I call the Defensive Plan "Correct" when it overlaps with the Adversary Actions, because the defenders correctly assessed the threat's interests. I call it "Incorrect" when Live Defenses are applied to areas outside the interest of the security team or outside the interest of the adversary.
I call the area covered by the Live Defenses as "Defended," but I don't assume the defenses are actually sufficient. Some threats will escalate to whatever level is necessary to achieve their mission. In other words, the only way to not be compromised is to not be targeted! So, I call areas that aren't defended at all "Compromised" if the adversary targets them. Areas not targeted by the adversary are "Compromise Avoided." Areas targeted by the adversary but also covered by Live Defense are "Compromise Possible."

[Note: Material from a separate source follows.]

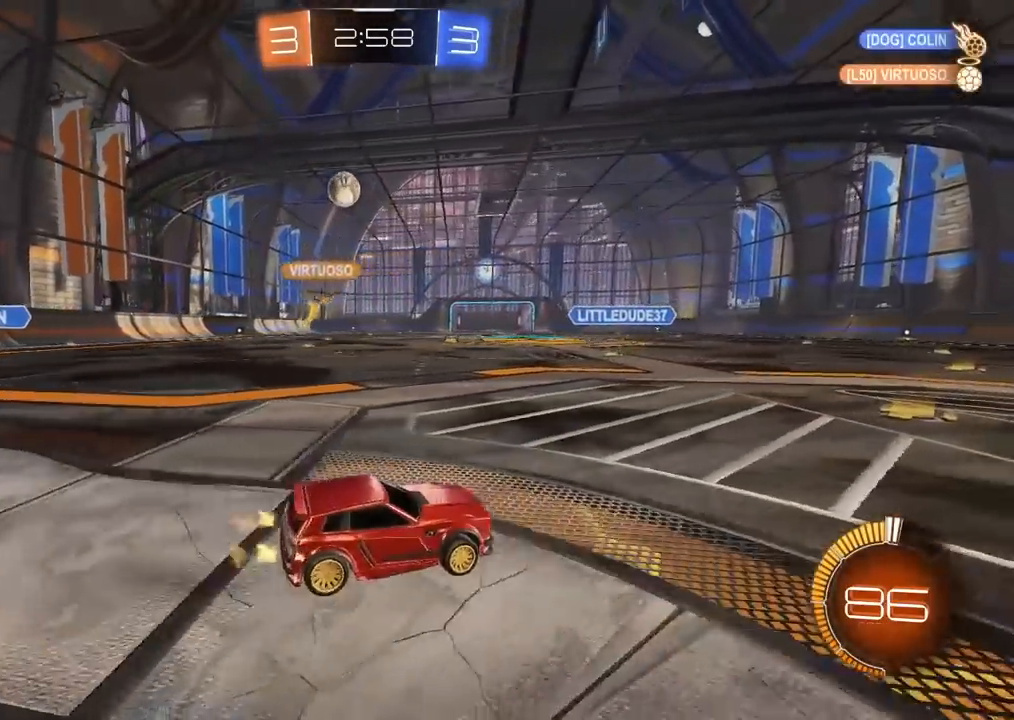
{"buttons": ["R2"], "left_stick": "right", "right_stick": "center", "events": [[150, "R2", "down"], [433, "left_stick", "center"], [500, "left_stick", "right"]]}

The various intersections produce some interesting effects. For example:
- If you're in the lower center area titled "Incorrect, defended, compromise possible," and your defenses hold, you're just plain lucky. You didn't anticipate the adversary attacking you, but somehow you had a live defense covering it.
- If you're near the left middle area titled "Correct, undefended, compromised," this means you knew what to expect but you couldn't execute. You didn't have any live defenses in place.
- If you're in the area just below the previous space, titled "Incorrect, undefended, compromised," you totally missed the boat. You didn't expect the adversary to target that resource, and you didn't happen to have any live defenses protecting it.
- If you're in the very center, called "Correct, defended, compromise possible," congratulations -- this is where you expected your security program to operate, you deployed defenses that were live, but the result depends on how much effort the adversary applies to compromising you. This is supposed to be "security Nirvana" but your success depends more on the threat than on your defenses.
- The top-most part titled "Incorrect, undefended, compromise avoided" shows a waste of planning effort, but not wasted live defenses. That's a mental worry region only.
- The right-most part titled "Incorrect, defended, compromise avoided" shows a waste of defensive effort, which you didn't even plan. You could probably retire all the security programs and tools in that area.
- The area near the top titled "Incorrect, defended, compromise avoided" shows you were able to execute on your vision but the adversary didn't bother attacking those resources. That's also waste, but less so since you at least planned for it.
What do you think of this model? Obviously you want to make all three circles overlap as much as possible, such that you plan and defend what the threat intends to attack. That's the idea of threat-centric security in a nutshell -- or maybe a Venn diagram.